● Task objective: Switch every "ago" in these rows to "earlier" and leave everything else unchanged.
___
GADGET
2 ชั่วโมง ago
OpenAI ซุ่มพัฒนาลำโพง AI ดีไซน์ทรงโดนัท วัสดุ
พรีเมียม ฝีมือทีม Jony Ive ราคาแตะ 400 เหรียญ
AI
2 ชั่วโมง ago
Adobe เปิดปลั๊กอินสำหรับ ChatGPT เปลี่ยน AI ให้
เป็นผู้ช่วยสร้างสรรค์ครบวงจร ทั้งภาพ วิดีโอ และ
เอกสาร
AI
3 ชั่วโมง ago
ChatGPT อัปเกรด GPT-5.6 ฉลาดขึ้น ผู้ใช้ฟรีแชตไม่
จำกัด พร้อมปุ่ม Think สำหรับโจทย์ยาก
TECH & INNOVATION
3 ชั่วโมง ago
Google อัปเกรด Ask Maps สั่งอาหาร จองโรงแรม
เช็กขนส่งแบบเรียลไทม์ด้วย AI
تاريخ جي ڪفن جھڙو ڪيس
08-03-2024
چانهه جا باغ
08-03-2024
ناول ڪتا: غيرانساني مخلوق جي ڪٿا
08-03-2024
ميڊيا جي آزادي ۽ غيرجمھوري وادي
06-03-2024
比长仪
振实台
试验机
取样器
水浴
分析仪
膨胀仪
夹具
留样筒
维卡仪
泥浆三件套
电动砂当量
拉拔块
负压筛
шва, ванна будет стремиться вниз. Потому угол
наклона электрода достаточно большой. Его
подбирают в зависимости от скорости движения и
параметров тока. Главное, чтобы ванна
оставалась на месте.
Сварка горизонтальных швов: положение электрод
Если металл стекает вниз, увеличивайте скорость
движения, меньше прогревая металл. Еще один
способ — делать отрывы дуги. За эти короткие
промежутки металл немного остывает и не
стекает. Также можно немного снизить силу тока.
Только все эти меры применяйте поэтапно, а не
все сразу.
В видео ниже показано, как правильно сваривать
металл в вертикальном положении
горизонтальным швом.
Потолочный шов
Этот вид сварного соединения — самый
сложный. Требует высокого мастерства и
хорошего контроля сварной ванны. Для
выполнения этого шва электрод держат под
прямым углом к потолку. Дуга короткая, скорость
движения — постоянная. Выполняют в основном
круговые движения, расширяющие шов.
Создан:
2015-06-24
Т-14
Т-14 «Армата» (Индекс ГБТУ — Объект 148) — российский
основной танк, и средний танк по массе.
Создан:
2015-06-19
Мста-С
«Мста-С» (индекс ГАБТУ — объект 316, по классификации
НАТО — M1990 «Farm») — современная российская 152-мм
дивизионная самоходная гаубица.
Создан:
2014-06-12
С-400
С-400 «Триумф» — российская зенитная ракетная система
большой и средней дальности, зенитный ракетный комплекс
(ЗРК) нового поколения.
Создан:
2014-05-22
___
● Result:
GADGET
2 ชั่วโมง earlier
OpenAI ซุ่มพัฒนาลำโพง AI ดีไซน์ทรงโดนัท วัสดุ
พรีเมียม ฝีมือทีม Jony Ive ราคาแตะ 400 เหรียญ
AI
2 ชั่วโมง earlier
Adobe เปิดปลั๊กอินสำหรับ ChatGPT เปลี่ยน AI ให้
เป็นผู้ช่วยสร้างสรรค์ครบวงจร ทั้งภาพ วิดีโอ และ
เอกสาร
AI
3 ชั่วโมง earlier
ChatGPT อัปเกรด GPT-5.6 ฉลาดขึ้น ผู้ใช้ฟรีแชตไม่
จำกัด พร้อมปุ่ม Think สำหรับโจทย์ยาก
TECH & INNOVATION
3 ชั่วโมง earlier
Google อัปเกรด Ask Maps สั่งอาหาร จองโรงแรม
เช็กขนส่งแบบเรียลไทม์ด้วย AI
تاريخ جي ڪفن جھڙو ڪيس
08-03-2024
چانهه جا باغ
08-03-2024
ناول ڪتا: غيرانساني مخلوق جي ڪٿا
08-03-2024
ميڊيا جي آزادي ۽ غيرجمھوري وادي
06-03-2024
比长仪
振实台
试验机
取样器
水浴
分析仪
膨胀仪
夹具
留样筒
维卡仪
泥浆三件套
电动砂当量
拉拔块
负压筛
шва, ванна будет стремиться вниз. Потому угол
наклона электрода достаточно большой. Его
подбирают в зависимости от скорости движения и
параметров тока. Главное, чтобы ванна
оставалась на месте.
Сварка горизонтальных швов: положение электрод
Если металл стекает вниз, увеличивайте скорость
движения, меньше прогревая металл. Еще один
способ — делать отрывы дуги. За эти короткие
промежутки металл немного остывает и не
стекает. Также можно немного снизить силу тока.
Только все эти меры применяйте поэтапно, а не
все сразу.
В видео ниже показано, как правильно сваривать
металл в вертикальном положении
горизонтальным швом.
Потолочный шов
Этот вид сварного соединения — самый
сложный. Требует высокого мастерства и
хорошего контроля сварной ванны. Для
выполнения этого шва электрод держат под
прямым углом к потолку. Дуга короткая, скорость
движения — постоянная. Выполняют в основном
круговые движения, расширяющие шов.
Создан:
2015-06-24
Т-14
Т-14 «Армата» (Индекс ГБТУ — Объект 148) — российский
основной танк, и средний танк по массе.
Создан:
2015-06-19
Мста-С
«Мста-С» (индекс ГАБТУ — объект 316, по классификации
НАТО — M1990 «Farm») — современная российская 152-мм
дивизионная самоходная гаубица.
Создан:
2014-06-12
С-400
С-400 «Триумф» — российская зенитная ракетная система
большой и средней дальности, зенитный ракетный комплекс
(ЗРК) нового поколения.
Создан:
2014-05-22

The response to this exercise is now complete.